[GIVEN DATA — start]

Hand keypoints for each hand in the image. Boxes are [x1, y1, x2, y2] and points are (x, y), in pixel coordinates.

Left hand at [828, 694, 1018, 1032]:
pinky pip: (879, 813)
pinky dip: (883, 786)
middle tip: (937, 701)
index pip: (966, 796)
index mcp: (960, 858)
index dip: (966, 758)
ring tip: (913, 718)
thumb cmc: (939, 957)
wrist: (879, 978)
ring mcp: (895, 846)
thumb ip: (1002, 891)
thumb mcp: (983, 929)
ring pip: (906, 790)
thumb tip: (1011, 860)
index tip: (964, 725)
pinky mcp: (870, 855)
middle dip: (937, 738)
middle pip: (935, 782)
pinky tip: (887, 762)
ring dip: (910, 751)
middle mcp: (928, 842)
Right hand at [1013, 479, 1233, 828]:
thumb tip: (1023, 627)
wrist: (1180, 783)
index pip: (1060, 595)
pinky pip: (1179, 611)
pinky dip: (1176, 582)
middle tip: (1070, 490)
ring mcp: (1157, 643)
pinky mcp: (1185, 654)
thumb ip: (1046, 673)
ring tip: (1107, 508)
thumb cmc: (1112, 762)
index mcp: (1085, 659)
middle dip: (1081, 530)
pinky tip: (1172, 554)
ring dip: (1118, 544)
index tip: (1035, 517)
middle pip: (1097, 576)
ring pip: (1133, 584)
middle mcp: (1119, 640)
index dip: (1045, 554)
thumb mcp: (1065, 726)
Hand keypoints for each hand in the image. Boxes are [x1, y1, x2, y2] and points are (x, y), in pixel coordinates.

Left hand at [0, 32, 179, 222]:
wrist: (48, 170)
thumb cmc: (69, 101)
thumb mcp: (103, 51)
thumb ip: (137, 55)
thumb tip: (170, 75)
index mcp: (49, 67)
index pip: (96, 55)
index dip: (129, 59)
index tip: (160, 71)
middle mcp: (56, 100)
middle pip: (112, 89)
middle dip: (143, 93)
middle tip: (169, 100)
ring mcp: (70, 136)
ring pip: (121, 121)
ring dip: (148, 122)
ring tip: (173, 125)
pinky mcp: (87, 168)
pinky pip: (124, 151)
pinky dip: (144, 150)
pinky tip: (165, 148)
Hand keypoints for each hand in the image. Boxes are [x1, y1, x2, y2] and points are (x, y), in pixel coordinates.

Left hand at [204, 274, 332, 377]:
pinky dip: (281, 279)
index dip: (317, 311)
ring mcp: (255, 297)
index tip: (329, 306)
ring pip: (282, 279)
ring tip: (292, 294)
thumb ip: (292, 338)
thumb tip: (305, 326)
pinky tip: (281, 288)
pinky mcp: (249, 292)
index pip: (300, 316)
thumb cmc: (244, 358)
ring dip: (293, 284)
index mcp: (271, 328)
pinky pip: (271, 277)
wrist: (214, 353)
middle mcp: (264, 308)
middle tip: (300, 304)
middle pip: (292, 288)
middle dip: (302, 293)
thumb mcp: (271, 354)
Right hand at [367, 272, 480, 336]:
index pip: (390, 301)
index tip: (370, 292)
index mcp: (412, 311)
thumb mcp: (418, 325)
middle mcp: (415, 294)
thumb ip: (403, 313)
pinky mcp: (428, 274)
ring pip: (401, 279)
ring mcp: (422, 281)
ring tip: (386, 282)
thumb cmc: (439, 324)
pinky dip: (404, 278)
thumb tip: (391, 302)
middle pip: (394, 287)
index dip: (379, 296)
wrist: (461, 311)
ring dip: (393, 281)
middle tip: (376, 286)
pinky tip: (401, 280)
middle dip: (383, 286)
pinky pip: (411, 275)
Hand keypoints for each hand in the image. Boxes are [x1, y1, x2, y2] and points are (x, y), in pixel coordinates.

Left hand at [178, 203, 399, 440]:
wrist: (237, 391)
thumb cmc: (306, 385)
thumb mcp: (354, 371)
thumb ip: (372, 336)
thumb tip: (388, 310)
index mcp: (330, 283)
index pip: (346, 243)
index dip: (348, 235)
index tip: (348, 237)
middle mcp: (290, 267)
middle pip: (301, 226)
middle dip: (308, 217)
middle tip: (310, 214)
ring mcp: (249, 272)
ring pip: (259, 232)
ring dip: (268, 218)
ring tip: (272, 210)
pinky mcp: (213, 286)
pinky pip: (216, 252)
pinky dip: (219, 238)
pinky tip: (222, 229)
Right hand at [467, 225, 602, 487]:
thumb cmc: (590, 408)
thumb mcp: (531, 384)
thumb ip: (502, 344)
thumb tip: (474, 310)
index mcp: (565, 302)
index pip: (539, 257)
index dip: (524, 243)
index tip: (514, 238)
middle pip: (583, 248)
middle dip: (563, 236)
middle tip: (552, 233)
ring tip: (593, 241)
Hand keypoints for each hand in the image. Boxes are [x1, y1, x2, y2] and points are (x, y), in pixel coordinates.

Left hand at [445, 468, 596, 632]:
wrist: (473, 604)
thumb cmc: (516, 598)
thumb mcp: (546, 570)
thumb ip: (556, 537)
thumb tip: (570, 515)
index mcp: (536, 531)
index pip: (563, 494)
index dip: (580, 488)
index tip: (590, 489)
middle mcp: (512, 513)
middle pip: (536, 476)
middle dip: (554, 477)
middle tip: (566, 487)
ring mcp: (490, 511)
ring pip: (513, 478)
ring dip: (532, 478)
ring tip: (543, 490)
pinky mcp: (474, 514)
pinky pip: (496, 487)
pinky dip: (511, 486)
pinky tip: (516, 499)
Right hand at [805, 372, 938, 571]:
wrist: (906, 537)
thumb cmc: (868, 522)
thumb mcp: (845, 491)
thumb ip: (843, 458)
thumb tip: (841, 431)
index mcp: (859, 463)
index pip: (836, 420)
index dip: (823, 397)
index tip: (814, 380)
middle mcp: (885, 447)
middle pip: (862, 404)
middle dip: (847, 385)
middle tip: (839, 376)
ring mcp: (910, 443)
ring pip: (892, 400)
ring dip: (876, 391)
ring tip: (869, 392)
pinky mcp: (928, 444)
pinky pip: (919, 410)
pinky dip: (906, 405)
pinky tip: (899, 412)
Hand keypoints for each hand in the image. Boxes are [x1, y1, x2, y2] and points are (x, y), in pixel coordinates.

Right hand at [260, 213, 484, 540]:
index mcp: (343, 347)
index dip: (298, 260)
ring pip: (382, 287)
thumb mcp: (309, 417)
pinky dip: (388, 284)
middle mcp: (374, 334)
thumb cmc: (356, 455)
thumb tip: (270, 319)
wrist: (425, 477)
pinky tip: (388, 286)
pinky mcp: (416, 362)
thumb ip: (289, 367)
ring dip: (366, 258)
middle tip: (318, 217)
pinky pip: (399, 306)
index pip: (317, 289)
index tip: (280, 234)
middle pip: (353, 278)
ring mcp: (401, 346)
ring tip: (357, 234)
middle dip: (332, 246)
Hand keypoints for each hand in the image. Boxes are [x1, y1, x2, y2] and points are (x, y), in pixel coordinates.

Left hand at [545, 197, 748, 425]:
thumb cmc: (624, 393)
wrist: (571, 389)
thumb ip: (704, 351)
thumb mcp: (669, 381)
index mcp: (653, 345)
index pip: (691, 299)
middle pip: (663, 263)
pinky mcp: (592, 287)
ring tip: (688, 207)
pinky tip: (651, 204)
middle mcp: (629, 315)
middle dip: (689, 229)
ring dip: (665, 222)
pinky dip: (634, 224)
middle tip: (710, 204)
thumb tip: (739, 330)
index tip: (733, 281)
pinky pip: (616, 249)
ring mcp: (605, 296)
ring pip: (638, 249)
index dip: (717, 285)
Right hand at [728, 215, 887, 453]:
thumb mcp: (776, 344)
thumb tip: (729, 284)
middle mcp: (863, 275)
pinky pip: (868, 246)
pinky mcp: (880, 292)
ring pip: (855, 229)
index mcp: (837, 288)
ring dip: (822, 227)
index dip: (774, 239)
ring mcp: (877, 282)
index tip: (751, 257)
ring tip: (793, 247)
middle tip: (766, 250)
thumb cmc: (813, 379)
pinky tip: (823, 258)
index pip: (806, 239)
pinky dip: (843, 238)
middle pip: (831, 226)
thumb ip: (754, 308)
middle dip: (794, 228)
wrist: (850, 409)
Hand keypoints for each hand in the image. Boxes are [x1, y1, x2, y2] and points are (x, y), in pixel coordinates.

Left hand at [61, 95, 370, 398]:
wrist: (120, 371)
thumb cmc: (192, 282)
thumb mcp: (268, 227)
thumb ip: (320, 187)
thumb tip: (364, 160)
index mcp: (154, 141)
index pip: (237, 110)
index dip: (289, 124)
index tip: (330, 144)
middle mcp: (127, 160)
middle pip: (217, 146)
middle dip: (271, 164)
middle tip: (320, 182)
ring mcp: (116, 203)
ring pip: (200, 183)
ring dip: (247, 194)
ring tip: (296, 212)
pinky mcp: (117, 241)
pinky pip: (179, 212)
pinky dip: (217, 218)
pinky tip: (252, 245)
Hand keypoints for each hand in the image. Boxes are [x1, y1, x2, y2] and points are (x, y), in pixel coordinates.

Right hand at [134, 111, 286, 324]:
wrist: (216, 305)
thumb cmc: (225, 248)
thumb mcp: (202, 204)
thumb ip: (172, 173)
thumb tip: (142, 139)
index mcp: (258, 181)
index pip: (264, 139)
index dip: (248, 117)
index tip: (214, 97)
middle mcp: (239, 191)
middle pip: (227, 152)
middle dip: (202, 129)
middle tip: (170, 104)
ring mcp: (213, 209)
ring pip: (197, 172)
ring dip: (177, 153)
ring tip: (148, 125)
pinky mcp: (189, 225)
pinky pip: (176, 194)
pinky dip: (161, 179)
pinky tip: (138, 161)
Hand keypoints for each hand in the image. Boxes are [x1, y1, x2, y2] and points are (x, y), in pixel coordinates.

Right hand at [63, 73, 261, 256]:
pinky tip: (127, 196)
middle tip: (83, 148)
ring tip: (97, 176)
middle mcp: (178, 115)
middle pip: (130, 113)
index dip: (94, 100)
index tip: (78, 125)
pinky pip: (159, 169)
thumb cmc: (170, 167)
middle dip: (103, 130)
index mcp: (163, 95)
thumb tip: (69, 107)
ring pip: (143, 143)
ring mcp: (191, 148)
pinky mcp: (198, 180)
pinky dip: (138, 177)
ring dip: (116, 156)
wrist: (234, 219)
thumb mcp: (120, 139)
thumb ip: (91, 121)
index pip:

[GIVEN DATA — finish]

_AIM OF THE TASK:_ Restate word for word only the lines above from the line containing "thumb cmc: (868, 522)" to the line containing "middle pip: (663, 263)", both of them included.

_TASK SOLUTION:_
thumb cmc: (868, 522)
thumb mcp: (845, 491)
thumb ip: (843, 458)
thumb tip: (841, 431)
index mcp: (859, 463)
index pip: (836, 420)
index dip: (823, 397)
index tip: (814, 380)
middle mcp: (885, 447)
middle pip: (862, 404)
middle dip: (847, 385)
middle tip: (839, 376)
ring mcp: (910, 443)
ring pip: (892, 400)
ring dip: (876, 391)
ring tip: (869, 392)
pinky mcp: (928, 444)
pinky pip: (919, 410)
pinky dip: (906, 405)
pinky tip: (899, 412)
Hand keypoints for each hand in the image. Boxes are [x1, y1, x2, y2] and points are (x, y), in pixel coordinates.

Right hand at [260, 213, 484, 540]:
index mcp: (343, 347)
index dip: (298, 260)
ring pip: (382, 287)
thumb mcp: (309, 417)
pinky dip: (388, 284)
middle mcp: (374, 334)
thumb cmc: (356, 455)
thumb tip: (270, 319)
wrist: (425, 477)
pinky tip: (388, 286)
pinky mcp: (416, 362)
thumb ip: (289, 367)
ring dip: (366, 258)
middle tip: (318, 217)
pinky pip: (399, 306)
index pip: (317, 289)
index tip: (280, 234)
middle pip: (353, 278)
ring mcp: (401, 346)
ring tip: (357, 234)
middle dip: (332, 246)
Hand keypoints for each hand in the image. Boxes are [x1, y1, x2, y2] and points are (x, y), in pixel coordinates.

Left hand at [545, 197, 748, 425]:
thumb cmc: (624, 393)
wrist: (571, 389)
thumb ip: (704, 351)
thumb mcp: (669, 381)
index mcp: (653, 345)
index pip: (691, 299)
middle pip: (663, 263)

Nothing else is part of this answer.